Financial Shared Services: Leaders Do a Lot of Things Right
Executive Summary of Key Findings
In January of 2019, ScottMadden’s Brad DeMent and Trey Robinson delivered a webinar to discuss the results of the latest finance shared services benchmarking study. The study was designed by ScottMadden and surveys were administered by APQC over four cycles: spring/summer 2014; spring/summer 2015; summer/fall 2016; and spring/summer 2018. The scope of the study covers the following topics for an in-depth analysis of financial shared service centers (SSCs): Delivery model, scope of services, staffing, performance, and technologies leveraged.
This article highlights key takeaways from the study, including the attributes of top-performing SSCs and historical trends over the last four years of the survey. Data from the survey shows that top performers consistently outpace the comparison group to run more efficient, more productive, and less expensive SSCs that leverage the best technology to optimize process work and better serve their customers.

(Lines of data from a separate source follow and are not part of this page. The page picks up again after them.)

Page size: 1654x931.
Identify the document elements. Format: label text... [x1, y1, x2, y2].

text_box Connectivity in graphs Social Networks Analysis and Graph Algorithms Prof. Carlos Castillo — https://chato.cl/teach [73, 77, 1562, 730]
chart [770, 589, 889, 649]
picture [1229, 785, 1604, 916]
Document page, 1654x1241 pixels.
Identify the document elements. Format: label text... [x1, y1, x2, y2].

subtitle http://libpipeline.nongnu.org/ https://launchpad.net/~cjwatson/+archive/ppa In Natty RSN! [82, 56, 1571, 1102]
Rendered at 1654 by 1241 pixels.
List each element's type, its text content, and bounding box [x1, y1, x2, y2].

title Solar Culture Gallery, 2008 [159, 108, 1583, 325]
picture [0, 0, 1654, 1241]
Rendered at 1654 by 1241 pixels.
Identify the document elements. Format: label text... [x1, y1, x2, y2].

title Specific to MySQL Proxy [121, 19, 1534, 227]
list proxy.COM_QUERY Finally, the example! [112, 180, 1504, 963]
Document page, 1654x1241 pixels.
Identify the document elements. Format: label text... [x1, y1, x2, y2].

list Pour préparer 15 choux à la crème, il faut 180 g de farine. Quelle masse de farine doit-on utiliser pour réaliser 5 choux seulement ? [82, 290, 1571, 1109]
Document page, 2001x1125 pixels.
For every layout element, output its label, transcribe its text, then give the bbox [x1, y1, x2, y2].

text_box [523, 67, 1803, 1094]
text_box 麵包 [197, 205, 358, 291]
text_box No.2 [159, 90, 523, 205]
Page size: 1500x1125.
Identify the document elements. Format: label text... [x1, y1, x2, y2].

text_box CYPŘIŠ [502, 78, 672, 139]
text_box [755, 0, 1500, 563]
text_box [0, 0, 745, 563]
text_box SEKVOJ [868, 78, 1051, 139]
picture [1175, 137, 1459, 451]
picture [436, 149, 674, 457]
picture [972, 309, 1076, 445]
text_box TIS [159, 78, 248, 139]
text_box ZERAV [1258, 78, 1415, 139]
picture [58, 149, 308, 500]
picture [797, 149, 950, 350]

Access the complete article series here.
Key Study Findings
Top Performers Lead the Way on a Wide Range of Metrics
Top performers were those organizations in the study that consistently led the way across key cost, staffing, and performance metrics. These shared service organizations, according to DeMent, “have the best performance not in three or five of those key metrics, but across all 10 of them. Think of them as the leaders of the pack.” Data from this year’s survey shows that top performing SSCs:
- Show broader global coverage and have more complex global models
- Report to a finance executive and are governed by the finance function
- Leverage the global process owner role and service-level agreements for global process governance
- Have dedicated finance employees to handle inquiries and show higher first-contact resolution rates, resulting in better customer care
- Adopt end-to-end processes more than the comparison group and generate more savings as a result
- Deliver high-value services through more centralized models
- Leverage robotic process automation (RPA) and intelligent automation (IA) more frequently than the comparison group
- Are 2 times to 8 times more efficient in staffing major finance processes
- See greater cost savings: The comparison group spends 3 times to 4 times more to operate SSCs and to perform the finance function
- Are 2 times to 5 times more productive than the comparison group in performing key financial processes
Key Trends and Trajectories
The four-year scope of the study provides insight into ongoing as well as newly-emergent trends in SSC growth, criteria for selecting SSC locations, and customer care.
Global Growth Trends
The last four years have shown a trajectory of rapid growth in new SSCs, most of which is taking place in Europe and North America. While the 2014 survey found that 50 percent of organizations had an SSC located in North America, that number grew to 67 percent for 2018. Europe has seen even more explosive growth, nearly doubling the number of SSCs in the region from 26 percent to 49 percent over four years. Latin America and Asia Pacific, by contrast, have remained relatively flat. Robinson explained that the lack of growth in these regions is largely explained by greater automation: Needing fewer people for routine, transactional, and highly manual tasks has diminished the advantages of establishing lower-cost SSCs in Asia-Pacific and Latin America.
Key Shifts in Criteria for SSC Locations
“Historically, cost was the most important attribute when considering a new location,” Robinson said. However, several years ago we saw a shift from cost to labor as the most important criteria. Having access to the right people, including the functional skill sets and the ability to speak multiple languages—especially in Europe—are key drivers.” Because the best locations are often saturated with many SSCs, the ability to maintain low turnover rates is a key consideration for labor as well. Other top criteria for locating an SSC include tax considerations, infrastructure, leverage of existing sites, logistics, cultural fit with the organization, political and economic stability, crime, and risk of natural disaster.
Customer Care Improvements
Advances in technology, including the increasing prevalence of customer self-service portals, automation, and virtual agents, are raising the quality of customer care and making customer care teams more efficient. First-contact resolution rates have been rising steadily over the last four years: The top quartile resolved 80 percent of cases on first-contact in 2014, while the most recent survey shows those numbers have risen to 84 percent. While resolution rates are increasing, the size of customer care teams is decreasing. Data from this year’s survey shows that the median shared services organization dedicates 11 percent of its employees to customer care, down from 18 percent in 2014.
The study population is robust and diverse, with 468 organizations participating. While 64 percent of participating organizations are from the US and Canada, respondents also included organizations from Europe (26 percent), Asia-Pacific (8 percent), and Central and South America (2 percent). Company size is balanced across the revenue profile, with median revenue of $7.8 billion. Most organizations (89 percent) have been operating for more than three years, and more than half have been operating for longer than five years.